According to custom ... [Mitt Romney's overseas 'grand tour' is] not a time to air political laundry abroad. So, the partisan back-and-forth ... is likely to subside somewhat while Romney jaunts to London, Israel and Poland on his seven-day trip.
Let us scurry past the observation's opening redundancy and go straight to its expired justification.
For contemporary conservatives, "custom" isn't what it used to be. Custom was once something to be followed and honored; custom was a fundamental element of what makes us socially stable; custom was the glue with which we could hold today's occasional chaos together for the next generation's more orderly benefit. Custom was traditionalism, and traditionalism was conservatism, and by these one could know Republicanism.
That's gone, it's all gone--shattered by Republican pols' Nietzschean will to power, which has had to accept a few modifications to customary Republicanism, such as the nixing of political decency and the wholesale discarding of truth and truth-telling.
Paul Krugman has never pretended to understand our politics better than his economics, but over the weekend he made a political observation that was so profoundly true, it bears repeating:
I really don’t think there’s been anything like this in American political history: a presidential campaign, with a pretty good chance of winning, that is based entirely on cynical lies about what the sitting president has said.
Last month I wrote much the same--and I do know our politics better than Krugman's economics:
[T]here is something qualitatively different here. No one has ever "done it" like the Romney campaign; even throughout the heretofore most vicious presidential campaigns of, say, 1800 or 1828 or 1860, there were at least some elements of truthful reality in the wildest charges of monarchism or militarism and adulterous bigamy or violently unwanted government encroachment.

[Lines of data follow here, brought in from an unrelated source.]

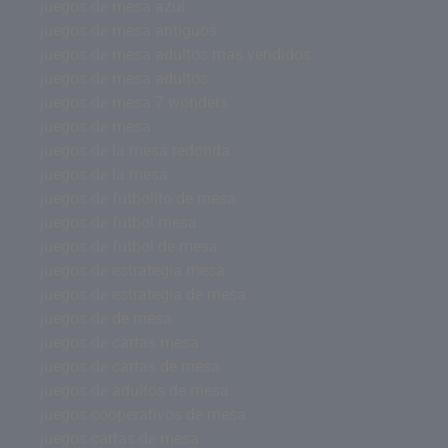
juegos de mesa azul
juegos de mesa antiguos
juegos de mesa adultos mas vendidos
juegos de mesa adultos
juegos de mesa 7 wonders
juegos de mesa
juegos de la mesa redonda
juegos de la mesa
juegos de futbolito de mesa
juegos de futbol mesa
juegos de futbol de mesa
juegos de estrategia mesa
juegos de estrategia de mesa
juegos de de mesa
juegos de cartas mesa
juegos de cartas de mesa
juegos de adultos de mesa
juegos cooperativos de mesa
juegos cartas de mesa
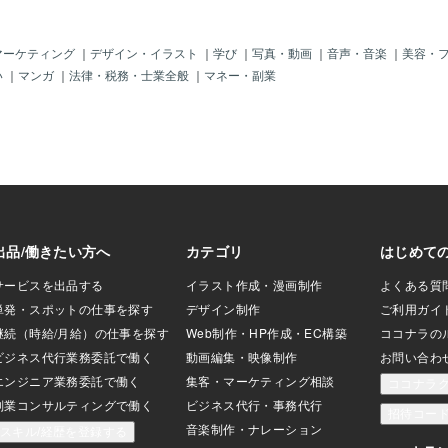
進みます。正直に
サク動いていますがそろそろM3あたりに
います。動画
からこっちを買っ
変えたいところです。iMacを新しくする
acになります。
」（猛烈な本音）
ことによりプラグインなどが動かなくな
をしなくなっ
マーケティング
｜
デザイン・イラスト
｜
学び
｜
写真・動画
｜
音声・音楽
｜
美容・
ものは今さら後悔
るのは仕方ありません。それは承知の上
当初はMacB
い
｜
マンガ
｜
法律・税務・士業全般
｜
マネー・副業
で、今回は「リサ
です。ずっと使い続けられる物はそうそ
っていました。
、良い勉強代だっ
うないので。中にはもっと古いモデルを
ok Proは
ることにしまし
使用されている方もいるようです。プラ
ズしていまし
点：仕事道具への投
グインやDVD作成などをされる方は仕方
の修正ができ
資産運用」今回の
ありませんね。今のiMacは普通の人には
しかし、数年
「MacBook Ai
充分動画編集やCG制作をしない人には、
入して一変し
う一連のドタバタ劇
現在のiMacで充分でしょう。こちらをフ
は1アカウン
FPとして、そして
ルスペックにするとiMac24inch 2024
になる為、i
ーとして、本当に
414800円モニターも27inch
（年間５万程
ました。それは、
、多少高くても、
ものを選ぶべき
目先の金額だ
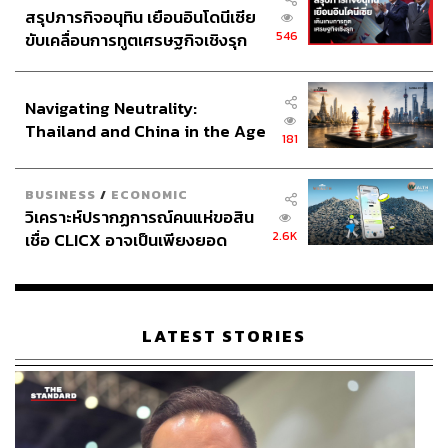
สรุปภารกิจอนุทิน เยือนอินโดนีเซีย
546
ขับเคลื่อนการทูตเศรษฐกิจเชิงรุก
ประกาศหุ้นส่วนยุทธศาสตร์ไทย –
อินโดนีเซีย
Navigating Neutrality:
Thailand and China in the Age
181
of a New Global Order
BUSINESS
/
ECONOMIC
วิเคราะห์ปรากฏการณ์คนแห่ขอสิน
2.6K
เชื่อ CLICX อาจเป็นเพียงยอด
ภูเขาน้ำแข็ง ของปัญหาหนี้ครัว
เรือนไทยที่ถูกซุกไว้
LATEST STORIES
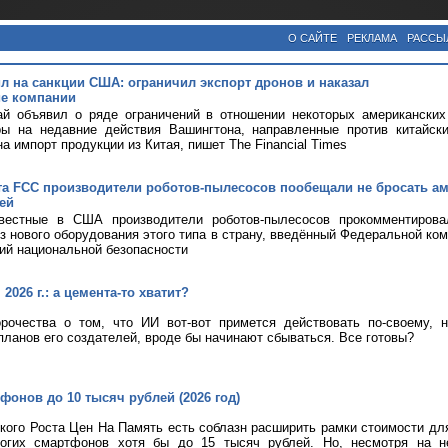
О САЙТЕ
РЕКЛАМА
РАССЫ
ил на санкции США: ограничил экспорт дронов и наказал
е компании
ай объявил о ряде ограничений в отношении некоторых американских
ры на недавние действия Вашингтона, направленные против китайск
а импорт продукции из Китая, пишет The Financial Times
та FCC производители роботов-пылесосов пообещали не бросать а
ей
вестные в США производители роботов-пылесосов прокомментирова
оз нового оборудования этого типа в страну, введённый Федеральной ком
ий национальной безопасности
2026 г.: а цемента-то хватит?
рочества о том, что ИИ вот-вот примется действовать по-своему, 
планов его создателей, вроде бы начинают сбываться. Все готовы?
фонов до 10 тысяч рублей (2026 год)
кого Роста Цен На Память есть соблазн расширить рамки стоимости дл
огих смартфонов хотя бы до 15 тысяч рублей. Но, несмотря на н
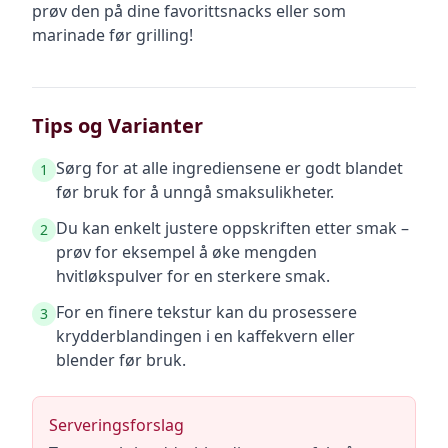
prøv den på dine favorittsnacks eller som
marinade før grilling!
Tips og Varianter
Sørg for at alle ingrediensene er godt blandet
1
før bruk for å unngå smaksulikheter.
Du kan enkelt justere oppskriften etter smak –
2
prøv for eksempel å øke mengden
hvitløkspulver for en sterkere smak.
For en finere tekstur kan du prosessere
3
krydderblandingen i en kaffekvern eller
blender før bruk.
Serveringsforslag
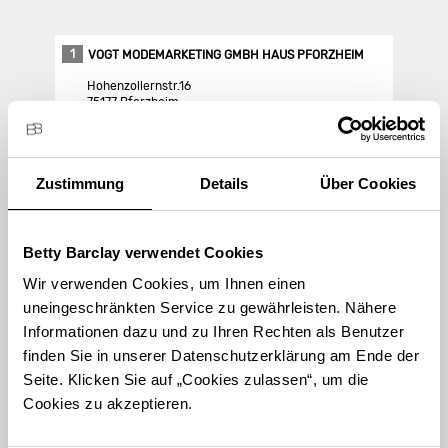
1
VOGT MODEMARKETING GMBH HAUS PFORZHEIM
Hohenzollernstr.16
75177 Pforzheim
Store Landing-Page
Zustimmung
Details
Über Cookies
Route berechnen
Betty Barclay verwendet Cookies
Wir verwenden Cookies, um Ihnen einen
uneingeschränkten Service zu gewährleisten. Nähere
Informationen dazu und zu Ihren Rechten als Benutzer
finden Sie in unserer Datenschutzerklärung am Ende der
STORE FINDEN
Seite. Klicken Sie auf „Cookies zulassen“, um die
International suchen
Cookies zu akzeptieren.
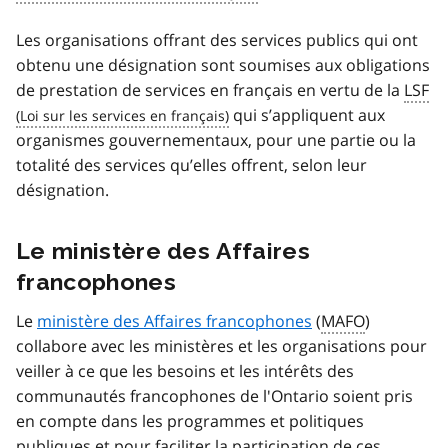
Les organisations offrant des services publics qui ont
obtenu une désignation sont soumises aux obligations
de prestation de services en français en vertu de la
LSF
qui s’appliquent aux
organismes gouvernementaux, pour une partie ou la
totalité des services qu’elles offrent, selon leur
désignation.
Le ministère des Affaires
francophones
Le
ministère des Affaires francophones
(
MAFO
)
collabore avec les ministères et les organisations pour
veiller à ce que les besoins et les intérêts des
communautés francophones de l'Ontario soient pris
en compte dans les programmes et politiques
publiques et pour faciliter la participation de ces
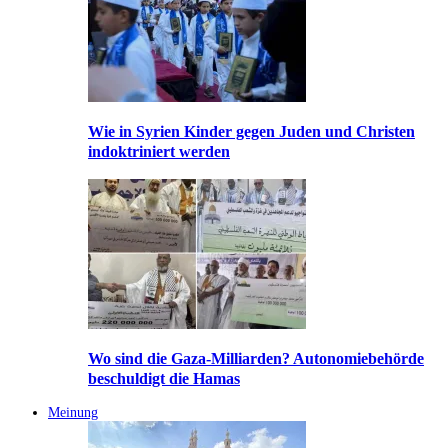
Wie in Syrien Kinder gegen Juden und Christen
indoktriniert werden
Wo sind die Gaza-Milliarden? Autonomiebehörde
beschuldigt die Hamas
Meinung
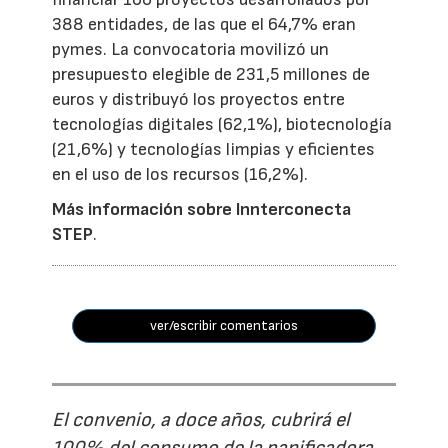
388 entidades, de las que el 64,7% eran
pymes. La convocatoria movilizó un
presupuesto elegible de 231,5 millones de
euros y distribuyó los proyectos entre
tecnologías digitales (62,1%), biotecnología
(21,6%) y tecnologías limpias y eficientes
en el uso de los recursos (16,2%).
Más información sobre Innterconecta
STEP
.
ver/escribir comentarios
El convenio, a doce años, cubrirá el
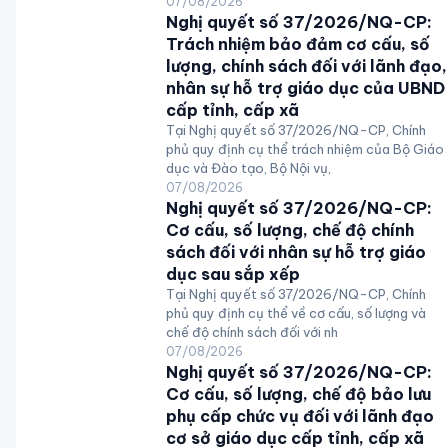
07/08/2026
Nghị quyết số 37/2026/NQ-CP:
Trách nhiệm bảo đảm cơ cấu, số
lượng, chính sách đối với lãnh đạo,
nhân sự hỗ trợ giáo dục của UBND
cấp tỉnh, cấp xã
Tại Nghị quyết số 37/2026/NQ-CP, Chính
phủ quy định cụ thể trách nhiệm của Bộ Giáo
dục và Đào tạo, Bộ Nội vụ,
07/08/2026
Nghị quyết số 37/2026/NQ-CP:
Cơ cấu, số lượng, chế độ chính
sách đối với nhân sự hỗ trợ giáo
dục sau sắp xếp
Tại Nghị quyết số 37/2026/NQ-CP, Chính
phủ quy định cụ thể về cơ cấu, số lượng và
chế độ chính sách đối với nh
07/08/2026
Nghị quyết số 37/2026/NQ-CP:
Cơ cấu, số lượng, chế độ bảo lưu
phụ cấp chức vụ đối với lãnh đạo
cơ sở giáo dục cấp tỉnh, cấp xã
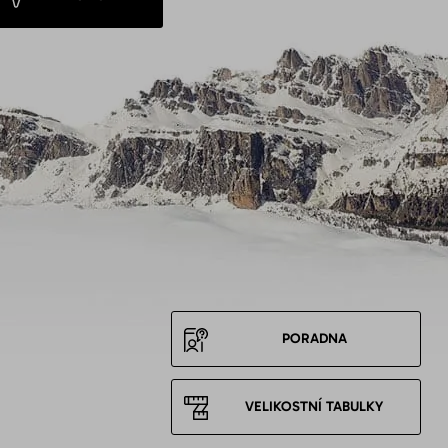
PORADNA
VELIKOSTNÍ TABULKY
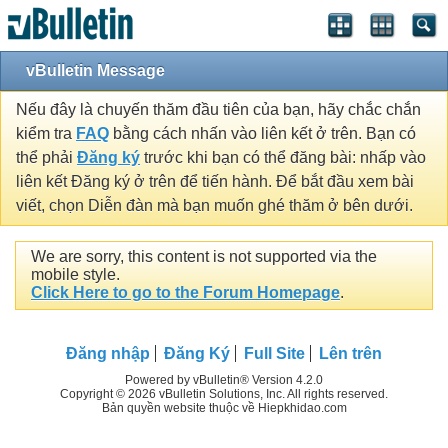
vBulletin Message
Nếu đây là chuyến thăm đầu tiên của bạn, hãy chắc chắn
kiểm tra
FAQ
bằng cách nhấn vào liên kết ở trên. Bạn có
thể phải
Đăng ký
trước khi bạn có thể đăng bài: nhấp vào
liên kết Đăng ký ở trên để tiến hành. Để bắt đầu xem bài
viết, chọn Diễn đàn mà bạn muốn ghé thăm ở bên dưới.
We are sorry, this content is not supported via the
mobile style.
Click Here to go to the Forum Homepage
.
Đăng nhập
Đăng Ký
Full Site
Lên trên
Powered by vBulletin® Version 4.2.0
Copyright © 2026 vBulletin Solutions, Inc. All rights reserved.
Bản quyền website thuộc về Hiepkhidao.com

But this is new. What the Romney campaign's doing is staggeringly, venomously fresh. No one has ever done it before--not in America, anyway.
"Custom" be damned.
Does that point to an uneventful, noncontroversial overseas trip by Romney?
The custom also used to be that politics ends at the country's borders. Another item which has gone totally by the wayside with the modern Republican Party. Anybody who critized Bush's actions in Iraq was automatically accused of treason and wanting to see American servicemen die.
Yet Cantor can meet with the Israeli government and promise Congress (meaning the Republicans) will thwart any moves by the Obama administration that could be seen in any way to be anti-Israel. Romney can lie about what the Australian Foreign Minister said as you mentioned in your last post.
When Obama went to Europe and spoke before throngs of admiring Germans, etc. he did not say one word against any of Bush's policies. He kept that for domestic consumption. Yet I am quite confident, Romney will say something newsworthy and totally false while overseas.
And if he was elected, anybody who spoke out against his foreign policies would, once again be branded a traitor.